For all \[a,b \in R\], we define \[a * b = \left| {a - b} \right|\]. Show that, \[ * \] is commutative but not associative.

Answer 1

Hint: We are given two variables like a and b. we should know that commutative and associative are the two properties. Commutative is like \[a * b = b * a\] and associative is like \[\left( {x * y} \right) * z = x * \left( {y * z} \right)\]. This is generally used in solving the equations. But here we are given one more condition that is \[ * \] symbol. It shows that, \[a * b = \left| {a - b} \right|\] So we will take some values for a, b, x, y and z, and get the proof.
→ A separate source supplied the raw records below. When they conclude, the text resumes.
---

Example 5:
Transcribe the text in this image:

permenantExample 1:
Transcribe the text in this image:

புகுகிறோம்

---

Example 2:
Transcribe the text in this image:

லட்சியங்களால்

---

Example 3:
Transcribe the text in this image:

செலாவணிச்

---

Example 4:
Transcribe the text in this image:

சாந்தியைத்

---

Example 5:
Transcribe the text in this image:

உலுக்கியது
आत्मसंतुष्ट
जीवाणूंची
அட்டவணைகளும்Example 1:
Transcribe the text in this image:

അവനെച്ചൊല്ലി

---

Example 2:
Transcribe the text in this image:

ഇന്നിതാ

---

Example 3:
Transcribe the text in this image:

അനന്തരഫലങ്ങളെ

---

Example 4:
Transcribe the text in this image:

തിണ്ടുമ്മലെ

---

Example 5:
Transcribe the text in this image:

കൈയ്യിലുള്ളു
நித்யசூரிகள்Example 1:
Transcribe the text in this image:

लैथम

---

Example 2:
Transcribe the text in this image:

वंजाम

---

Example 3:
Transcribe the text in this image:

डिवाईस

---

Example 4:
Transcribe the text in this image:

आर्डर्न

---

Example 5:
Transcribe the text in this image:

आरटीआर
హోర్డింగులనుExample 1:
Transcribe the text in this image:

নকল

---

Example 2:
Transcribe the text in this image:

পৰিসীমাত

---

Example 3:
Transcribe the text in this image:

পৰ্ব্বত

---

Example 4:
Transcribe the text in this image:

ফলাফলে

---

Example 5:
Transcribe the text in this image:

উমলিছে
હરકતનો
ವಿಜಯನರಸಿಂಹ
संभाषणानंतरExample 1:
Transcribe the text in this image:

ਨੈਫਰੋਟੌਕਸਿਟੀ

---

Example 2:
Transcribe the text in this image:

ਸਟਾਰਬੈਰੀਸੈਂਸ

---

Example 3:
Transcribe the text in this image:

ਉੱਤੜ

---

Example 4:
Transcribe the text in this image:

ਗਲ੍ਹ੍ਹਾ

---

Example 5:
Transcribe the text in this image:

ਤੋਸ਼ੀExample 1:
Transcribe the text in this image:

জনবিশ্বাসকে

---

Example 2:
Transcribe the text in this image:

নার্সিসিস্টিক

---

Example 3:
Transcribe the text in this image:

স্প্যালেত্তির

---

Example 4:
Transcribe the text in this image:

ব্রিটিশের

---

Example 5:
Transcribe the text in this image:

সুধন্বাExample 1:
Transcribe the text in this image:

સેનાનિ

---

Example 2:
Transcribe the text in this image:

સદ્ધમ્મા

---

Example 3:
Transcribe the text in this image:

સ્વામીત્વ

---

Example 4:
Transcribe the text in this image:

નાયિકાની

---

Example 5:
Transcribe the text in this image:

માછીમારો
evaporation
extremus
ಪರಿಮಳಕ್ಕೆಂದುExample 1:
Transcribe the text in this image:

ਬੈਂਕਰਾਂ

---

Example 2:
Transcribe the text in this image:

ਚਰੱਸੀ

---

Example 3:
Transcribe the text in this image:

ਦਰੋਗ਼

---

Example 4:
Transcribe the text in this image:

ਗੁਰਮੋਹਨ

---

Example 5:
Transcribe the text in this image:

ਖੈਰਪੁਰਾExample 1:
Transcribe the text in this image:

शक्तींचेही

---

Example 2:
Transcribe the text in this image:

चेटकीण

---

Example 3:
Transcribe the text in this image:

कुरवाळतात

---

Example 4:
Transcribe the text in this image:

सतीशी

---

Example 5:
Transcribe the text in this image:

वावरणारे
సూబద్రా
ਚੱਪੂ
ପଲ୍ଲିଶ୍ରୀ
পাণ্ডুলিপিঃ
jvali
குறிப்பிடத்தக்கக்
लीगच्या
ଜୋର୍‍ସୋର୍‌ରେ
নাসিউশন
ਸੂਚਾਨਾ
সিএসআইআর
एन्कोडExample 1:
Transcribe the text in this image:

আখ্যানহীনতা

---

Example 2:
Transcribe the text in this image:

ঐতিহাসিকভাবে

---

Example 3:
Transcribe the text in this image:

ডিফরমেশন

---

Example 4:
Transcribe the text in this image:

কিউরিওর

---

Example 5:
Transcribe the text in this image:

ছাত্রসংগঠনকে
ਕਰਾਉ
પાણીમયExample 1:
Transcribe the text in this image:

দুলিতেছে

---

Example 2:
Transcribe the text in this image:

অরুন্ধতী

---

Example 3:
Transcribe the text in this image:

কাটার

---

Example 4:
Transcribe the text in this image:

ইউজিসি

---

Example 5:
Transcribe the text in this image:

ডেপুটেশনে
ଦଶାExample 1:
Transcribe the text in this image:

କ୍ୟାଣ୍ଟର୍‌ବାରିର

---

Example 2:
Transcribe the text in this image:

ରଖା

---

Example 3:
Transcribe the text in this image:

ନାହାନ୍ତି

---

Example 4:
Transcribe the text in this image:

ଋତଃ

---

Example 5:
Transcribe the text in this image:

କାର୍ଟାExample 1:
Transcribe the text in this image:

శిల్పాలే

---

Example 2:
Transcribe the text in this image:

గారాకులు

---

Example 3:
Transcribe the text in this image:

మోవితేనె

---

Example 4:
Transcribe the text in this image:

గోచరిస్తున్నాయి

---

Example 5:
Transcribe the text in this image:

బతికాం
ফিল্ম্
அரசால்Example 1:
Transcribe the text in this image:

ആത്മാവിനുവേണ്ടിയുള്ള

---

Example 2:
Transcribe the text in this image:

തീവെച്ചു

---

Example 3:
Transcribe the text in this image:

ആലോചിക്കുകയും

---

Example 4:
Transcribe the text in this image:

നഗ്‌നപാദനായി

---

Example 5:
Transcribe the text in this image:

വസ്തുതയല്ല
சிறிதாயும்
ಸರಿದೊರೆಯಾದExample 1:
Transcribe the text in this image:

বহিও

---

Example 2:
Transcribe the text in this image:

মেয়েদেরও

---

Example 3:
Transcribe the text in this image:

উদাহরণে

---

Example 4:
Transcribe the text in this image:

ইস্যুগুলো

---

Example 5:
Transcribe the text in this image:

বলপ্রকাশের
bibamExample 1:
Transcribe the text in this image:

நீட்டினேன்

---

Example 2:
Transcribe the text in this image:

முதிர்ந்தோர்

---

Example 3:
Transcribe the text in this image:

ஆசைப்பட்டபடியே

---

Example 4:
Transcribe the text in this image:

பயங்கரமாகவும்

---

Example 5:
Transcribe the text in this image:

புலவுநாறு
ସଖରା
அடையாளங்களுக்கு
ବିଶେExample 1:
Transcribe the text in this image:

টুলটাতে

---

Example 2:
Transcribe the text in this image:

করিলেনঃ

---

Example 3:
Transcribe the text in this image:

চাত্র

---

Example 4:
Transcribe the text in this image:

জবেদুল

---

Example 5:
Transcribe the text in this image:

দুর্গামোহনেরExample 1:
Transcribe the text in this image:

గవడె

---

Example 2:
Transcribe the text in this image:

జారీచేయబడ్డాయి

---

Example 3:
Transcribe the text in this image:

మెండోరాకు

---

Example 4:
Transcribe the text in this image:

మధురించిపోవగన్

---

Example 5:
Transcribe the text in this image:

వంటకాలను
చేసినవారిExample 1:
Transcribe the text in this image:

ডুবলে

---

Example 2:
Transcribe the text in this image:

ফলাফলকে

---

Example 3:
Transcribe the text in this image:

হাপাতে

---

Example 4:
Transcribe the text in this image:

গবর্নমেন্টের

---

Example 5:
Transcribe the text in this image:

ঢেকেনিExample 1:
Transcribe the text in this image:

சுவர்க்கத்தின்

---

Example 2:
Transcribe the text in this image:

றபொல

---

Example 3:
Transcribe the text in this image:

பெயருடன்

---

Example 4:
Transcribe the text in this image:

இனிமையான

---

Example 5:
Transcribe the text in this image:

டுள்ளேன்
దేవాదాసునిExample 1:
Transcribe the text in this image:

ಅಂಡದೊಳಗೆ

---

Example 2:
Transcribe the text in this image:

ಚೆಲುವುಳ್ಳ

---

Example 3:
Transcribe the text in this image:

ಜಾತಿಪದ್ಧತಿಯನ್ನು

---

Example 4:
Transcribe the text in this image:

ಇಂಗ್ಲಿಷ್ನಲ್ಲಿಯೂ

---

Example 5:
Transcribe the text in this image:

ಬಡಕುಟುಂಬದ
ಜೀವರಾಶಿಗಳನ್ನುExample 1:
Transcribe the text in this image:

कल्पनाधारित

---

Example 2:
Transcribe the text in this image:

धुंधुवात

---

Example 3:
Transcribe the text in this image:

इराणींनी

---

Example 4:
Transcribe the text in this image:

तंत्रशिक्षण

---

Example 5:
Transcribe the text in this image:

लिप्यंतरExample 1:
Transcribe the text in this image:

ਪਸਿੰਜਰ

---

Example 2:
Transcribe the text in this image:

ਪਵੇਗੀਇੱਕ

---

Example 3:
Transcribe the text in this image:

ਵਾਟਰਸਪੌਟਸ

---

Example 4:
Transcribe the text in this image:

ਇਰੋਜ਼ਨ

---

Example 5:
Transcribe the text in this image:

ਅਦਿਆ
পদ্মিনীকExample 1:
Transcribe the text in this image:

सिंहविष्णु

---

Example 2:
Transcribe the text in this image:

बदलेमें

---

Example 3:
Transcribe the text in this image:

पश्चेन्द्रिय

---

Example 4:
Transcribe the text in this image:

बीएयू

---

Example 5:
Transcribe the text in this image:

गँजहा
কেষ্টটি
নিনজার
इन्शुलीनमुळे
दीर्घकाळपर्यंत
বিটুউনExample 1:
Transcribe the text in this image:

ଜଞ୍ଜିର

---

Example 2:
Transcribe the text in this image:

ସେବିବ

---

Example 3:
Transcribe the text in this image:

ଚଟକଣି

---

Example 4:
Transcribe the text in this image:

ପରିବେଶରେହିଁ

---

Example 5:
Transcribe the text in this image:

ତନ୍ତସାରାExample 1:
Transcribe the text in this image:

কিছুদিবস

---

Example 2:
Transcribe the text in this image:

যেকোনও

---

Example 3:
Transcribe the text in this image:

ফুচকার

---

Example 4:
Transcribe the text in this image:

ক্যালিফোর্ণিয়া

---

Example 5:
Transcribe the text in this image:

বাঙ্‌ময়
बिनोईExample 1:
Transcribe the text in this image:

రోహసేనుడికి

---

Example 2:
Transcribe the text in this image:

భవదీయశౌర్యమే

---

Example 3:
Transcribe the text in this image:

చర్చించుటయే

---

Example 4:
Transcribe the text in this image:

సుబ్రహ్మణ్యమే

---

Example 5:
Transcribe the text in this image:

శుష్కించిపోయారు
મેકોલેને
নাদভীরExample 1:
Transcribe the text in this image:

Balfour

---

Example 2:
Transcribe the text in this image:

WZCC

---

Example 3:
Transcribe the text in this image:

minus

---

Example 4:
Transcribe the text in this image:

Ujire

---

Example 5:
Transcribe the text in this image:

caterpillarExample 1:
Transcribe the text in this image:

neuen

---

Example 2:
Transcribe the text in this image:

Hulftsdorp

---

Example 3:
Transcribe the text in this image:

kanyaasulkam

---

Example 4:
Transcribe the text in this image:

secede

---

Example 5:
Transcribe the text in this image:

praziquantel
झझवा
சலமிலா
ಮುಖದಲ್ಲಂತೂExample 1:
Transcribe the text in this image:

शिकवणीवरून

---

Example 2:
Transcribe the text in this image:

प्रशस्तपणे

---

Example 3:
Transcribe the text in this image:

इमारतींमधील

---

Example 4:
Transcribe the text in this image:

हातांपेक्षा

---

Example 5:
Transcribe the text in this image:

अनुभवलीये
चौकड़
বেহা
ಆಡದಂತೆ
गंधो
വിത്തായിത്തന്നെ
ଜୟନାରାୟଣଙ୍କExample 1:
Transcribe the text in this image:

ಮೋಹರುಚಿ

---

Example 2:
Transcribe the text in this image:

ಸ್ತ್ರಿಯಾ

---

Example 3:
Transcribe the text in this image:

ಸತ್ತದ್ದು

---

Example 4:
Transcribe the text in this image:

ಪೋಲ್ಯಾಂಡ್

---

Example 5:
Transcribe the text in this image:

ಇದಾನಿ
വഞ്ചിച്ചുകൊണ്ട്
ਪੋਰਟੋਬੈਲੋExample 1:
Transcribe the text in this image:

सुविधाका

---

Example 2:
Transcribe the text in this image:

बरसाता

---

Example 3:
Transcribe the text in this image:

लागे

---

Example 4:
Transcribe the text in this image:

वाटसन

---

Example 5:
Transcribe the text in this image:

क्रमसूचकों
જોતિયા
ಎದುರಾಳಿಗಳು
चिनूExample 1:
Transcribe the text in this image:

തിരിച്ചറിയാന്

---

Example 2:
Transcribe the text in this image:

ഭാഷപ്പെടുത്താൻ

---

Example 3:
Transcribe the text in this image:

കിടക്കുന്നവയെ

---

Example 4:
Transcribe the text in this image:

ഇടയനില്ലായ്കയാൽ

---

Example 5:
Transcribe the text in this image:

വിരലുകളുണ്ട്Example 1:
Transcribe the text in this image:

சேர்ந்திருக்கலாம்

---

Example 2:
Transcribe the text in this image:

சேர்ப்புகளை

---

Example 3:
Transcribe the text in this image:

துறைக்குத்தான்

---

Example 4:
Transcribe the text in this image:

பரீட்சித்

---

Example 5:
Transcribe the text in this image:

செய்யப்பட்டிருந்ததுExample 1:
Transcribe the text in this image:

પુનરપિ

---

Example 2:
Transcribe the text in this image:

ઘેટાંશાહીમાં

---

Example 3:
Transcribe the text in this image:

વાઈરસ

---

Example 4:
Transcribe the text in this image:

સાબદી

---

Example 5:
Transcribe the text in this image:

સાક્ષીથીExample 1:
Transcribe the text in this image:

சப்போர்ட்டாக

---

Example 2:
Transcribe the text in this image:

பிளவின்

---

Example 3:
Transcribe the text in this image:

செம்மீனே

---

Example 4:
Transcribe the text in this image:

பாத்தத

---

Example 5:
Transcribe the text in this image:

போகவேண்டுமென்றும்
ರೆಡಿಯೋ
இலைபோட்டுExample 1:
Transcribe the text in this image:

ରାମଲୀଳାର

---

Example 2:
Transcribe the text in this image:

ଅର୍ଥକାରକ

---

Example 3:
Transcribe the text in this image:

Complete step-by-step answer:
Given that, \[a,b \in R\]
Also they define the situation as \[a * b = \left| {a - b} \right|\]
Now we have to prove that, \[ * \] is commutative but not associative. That is \[a * b = b * a\] is true or holds and \[\left( {x * y} \right) * z = x * \left( {y * z} \right)\] is false.
1.commutative property:
let a=2 and b=3
so we can write,
\[a * b = \left| {a - b} \right|\]
Putting the values,
\[2 * 3 = \left| {2 - 3} \right|\]
On subtraction it gives,
\[ = \left| { - 1} \right|\]
On taking the modulus,
\[ = 1\]
Now,
\[b * a = \left| {b - a} \right|\]
Putting the values,
\[3 * 2 = \left| {3 - 2} \right|\]
On subtraction we get,
\[ = \left| 1 \right|\]
On taking the modulus,
\[ = 1\]
We observe that the commutative nature holds for the condition above that is,
\[a * b = b * a = 1\]
Thus first statement, \[ * \] is commutative is true.

2.Associative property:
Let x=2, y=3 and z=4
So we can write,
\[\left( {x * y} \right) * z\]
Putting the values,
\[ = \left( {2 * 3} \right) * 4\]
Taking the property \[a * b = \left| {a - b} \right|\] mentioned in the question for the bracket,
\[ = \left| {2 - 3} \right| * 4\]
On subtracting we get,
\[ = \left| { - 1} \right| * 4\]
Taking the value of modulus,
\[ = 1 * 4\]
Now again using, \[a * b = \left| {a - b} \right|\]
\[ = \left| {1 - 4} \right|\]
On subtracting and taking the modulus out,
\[ = \left| { - 3} \right|\]
\[ = 3\]
This is one side.

\[x * \left( {y * z} \right)\]
Putting the values,
\[2 * \left( {3 * 4} \right)\]
Taking the property \[a * b = \left| {a - b} \right|\] mentioned in the question for the bracket,
\[ = 2 * \left| {3 - 4} \right|\]
On subtracting we get,
\[ = 2 * \left| { - 1} \right|\]
Taking the value of modulus,
\[ = 2 * 1\]
Now again using, \[a * b = \left| {a - b} \right|\]
\[ = \left| {2 - 1} \right|\]
On subtracting and taking the modulus out,
\[
   = \left| 1 \right| \\
   = 1 \\
\]
This is the other side.

Now we can clearly see that the LHS and RHS are not equal.
\[\left( {x * y} \right) * z \ne x * \left( {y * z} \right)\]
 So the sign \[ * \] is not applicable for associative property.
Thus proved both the properties.

Note: Note that, we should not get confused between the properties. That is the biggest part where students get confused. Also note that there is no such restriction on using the variables and values also. But remember the condition will not change that . Though we used x, y and z it will be applied the way it is given.